As discussed in A Bit of Context, biological systems tend to convey Context hierarchically.  This is a deeply evolved survival skill: it’s better to take action immediately relative to something big moving toward you rapidly than to wait to recognize if it’s a car, truck, elephant or tiger!  In fact, we see that Recognition not only conveys things hierarchically, but also has interrupts – in the microprocussar sense – to change the focus of Attention.


That got your attention, right?  In fact, it’s entirely likely that you did not even finish reading the last sentence of the last paragraph before your eyes were drawn to that text and your Attention shifted.  (Did you notice the misspelling in the last sentence. Go back and read it carefully.)

So, in biology, we see an almost adversarial relationship between what System 2 wants to think about (i.e., literally pay Attention to, which, because System 2 is lazy, could be “nothing”) and what System 1 perceives as important.  We see the same in modern operating systems, with a scheduler for high-level processes (including an idle process) and interrupts for device drivers that need servicing… that need attention.  What can we learn from this for AI systems?

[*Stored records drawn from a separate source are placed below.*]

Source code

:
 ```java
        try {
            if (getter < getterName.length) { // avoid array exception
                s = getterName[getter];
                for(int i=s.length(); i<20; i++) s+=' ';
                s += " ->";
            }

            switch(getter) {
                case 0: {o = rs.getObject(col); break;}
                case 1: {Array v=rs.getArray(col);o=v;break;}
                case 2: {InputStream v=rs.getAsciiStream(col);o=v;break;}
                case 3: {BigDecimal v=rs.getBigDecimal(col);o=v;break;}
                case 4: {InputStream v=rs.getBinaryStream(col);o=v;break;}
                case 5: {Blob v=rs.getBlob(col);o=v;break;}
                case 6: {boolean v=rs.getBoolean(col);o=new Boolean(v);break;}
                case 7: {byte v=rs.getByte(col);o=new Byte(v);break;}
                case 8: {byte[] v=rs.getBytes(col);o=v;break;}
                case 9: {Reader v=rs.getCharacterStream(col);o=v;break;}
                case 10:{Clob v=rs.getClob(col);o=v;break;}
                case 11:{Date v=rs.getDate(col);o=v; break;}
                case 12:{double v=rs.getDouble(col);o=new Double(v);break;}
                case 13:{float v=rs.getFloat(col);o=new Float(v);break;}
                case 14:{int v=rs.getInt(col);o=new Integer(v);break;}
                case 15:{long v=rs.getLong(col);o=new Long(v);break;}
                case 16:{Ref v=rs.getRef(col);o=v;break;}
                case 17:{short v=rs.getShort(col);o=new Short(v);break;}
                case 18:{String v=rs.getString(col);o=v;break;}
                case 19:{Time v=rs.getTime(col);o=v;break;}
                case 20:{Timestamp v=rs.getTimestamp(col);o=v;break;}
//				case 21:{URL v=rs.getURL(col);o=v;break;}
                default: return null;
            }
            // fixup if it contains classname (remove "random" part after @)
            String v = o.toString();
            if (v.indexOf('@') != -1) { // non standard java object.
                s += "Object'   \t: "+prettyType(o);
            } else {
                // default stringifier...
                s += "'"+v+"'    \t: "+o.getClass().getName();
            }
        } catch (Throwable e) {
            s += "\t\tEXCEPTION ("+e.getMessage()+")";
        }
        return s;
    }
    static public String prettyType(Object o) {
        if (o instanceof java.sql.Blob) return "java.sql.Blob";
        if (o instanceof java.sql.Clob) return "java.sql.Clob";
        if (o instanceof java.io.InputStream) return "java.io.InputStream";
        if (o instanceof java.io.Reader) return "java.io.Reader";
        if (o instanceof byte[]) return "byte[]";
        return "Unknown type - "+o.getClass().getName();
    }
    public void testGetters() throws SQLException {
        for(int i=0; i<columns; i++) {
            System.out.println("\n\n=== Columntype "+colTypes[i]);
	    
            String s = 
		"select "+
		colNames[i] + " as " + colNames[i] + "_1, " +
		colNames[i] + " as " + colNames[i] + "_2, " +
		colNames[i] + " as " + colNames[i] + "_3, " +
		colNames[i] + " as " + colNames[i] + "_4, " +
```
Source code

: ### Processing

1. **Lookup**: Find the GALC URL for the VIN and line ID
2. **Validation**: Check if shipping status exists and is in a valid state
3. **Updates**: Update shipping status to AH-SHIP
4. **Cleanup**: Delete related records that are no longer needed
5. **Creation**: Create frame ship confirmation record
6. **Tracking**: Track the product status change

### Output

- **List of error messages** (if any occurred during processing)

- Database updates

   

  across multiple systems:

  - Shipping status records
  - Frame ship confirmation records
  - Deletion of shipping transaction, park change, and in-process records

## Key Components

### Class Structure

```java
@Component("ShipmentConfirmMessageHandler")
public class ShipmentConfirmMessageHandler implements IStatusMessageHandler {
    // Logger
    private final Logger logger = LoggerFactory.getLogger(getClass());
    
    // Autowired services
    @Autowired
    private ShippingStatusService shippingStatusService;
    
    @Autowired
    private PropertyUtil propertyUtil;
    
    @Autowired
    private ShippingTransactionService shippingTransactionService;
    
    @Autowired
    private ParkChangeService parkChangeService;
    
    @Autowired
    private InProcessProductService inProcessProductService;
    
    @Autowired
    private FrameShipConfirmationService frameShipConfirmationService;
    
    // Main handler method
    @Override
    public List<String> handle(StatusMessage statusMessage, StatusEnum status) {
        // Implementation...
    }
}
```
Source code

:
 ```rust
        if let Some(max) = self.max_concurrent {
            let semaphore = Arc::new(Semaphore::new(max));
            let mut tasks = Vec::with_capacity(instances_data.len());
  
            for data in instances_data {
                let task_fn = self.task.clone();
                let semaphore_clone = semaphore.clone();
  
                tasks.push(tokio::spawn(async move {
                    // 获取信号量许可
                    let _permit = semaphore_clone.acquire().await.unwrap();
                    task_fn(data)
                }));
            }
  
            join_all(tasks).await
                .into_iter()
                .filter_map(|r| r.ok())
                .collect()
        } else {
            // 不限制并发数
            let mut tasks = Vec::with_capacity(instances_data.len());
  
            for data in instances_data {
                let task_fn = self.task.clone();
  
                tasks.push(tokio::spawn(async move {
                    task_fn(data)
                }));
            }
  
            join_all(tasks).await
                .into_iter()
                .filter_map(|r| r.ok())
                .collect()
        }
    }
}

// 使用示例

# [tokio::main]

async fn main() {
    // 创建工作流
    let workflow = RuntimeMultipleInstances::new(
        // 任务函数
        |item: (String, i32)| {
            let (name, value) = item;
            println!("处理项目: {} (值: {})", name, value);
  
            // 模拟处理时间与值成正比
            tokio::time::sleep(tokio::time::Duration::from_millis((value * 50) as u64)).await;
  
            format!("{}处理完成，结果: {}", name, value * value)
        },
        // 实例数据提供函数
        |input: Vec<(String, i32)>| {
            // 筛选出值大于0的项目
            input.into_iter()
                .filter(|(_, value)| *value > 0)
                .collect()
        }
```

That’s a good question, and this author is neither a researcher nor skilled enough in the technology to answer it. However, the question points to a number of interesting lines of inquiry:

  • Generative Adversarial Networks (GANs) often work on the problem itself… for instance, how to win at Go. What if the “problem” instead is to optimize Attention. Remember, Attention is expensive, so optimizing it under the constraints of limited capacity and proper prioritization of Context (“tiger!”) is interesting… especially if the optimization needs to be continual rather than static. How can we learn what to pay Attention to?
  • Relating to the above, what might be learned about the hierarchy of Context? Specifically, how do different hierarchical representations lead to better optimizations of Attention?[2] Wouldn’t it be interesting if the answer turns out to closely match Maslow in some way?
  • What might be learned about how to prioritize information from Context? For a given signal, you might want an interrupt, or you might want Reasoning to poll the status, or (for at least some things) you want to omit it completely unless it changes.  This is clearly important, as the basics have been built into animal systems strongly by Evolution.
  • Relating to the above, can anything be learned about states of Attention to Context?
    • Distracted (Reasoning is working on other things, conceptual tasks, or nothing)
    • Polling (“Keeping an eye on” some aspect of Context)
    • Active (“Prick up your ears” to focus Attention, perhaps with uncertain Context)
      • Active Attention can be requested by Reasoning in conditions where it can’t resolve inconsistencies in the Context… when “something does not feel right.” See Star Trek for example.

We look forward to reading about research in these topics. The interrelationship of Context and Attention is clearly complex and dynamic… with a lot of questions to answer!




[1] D. Kahneman, Thinking Fast and Slow, 2011.

[2] We know what happens when nonhierarchical representations lead to indecisiveness in Reasoning.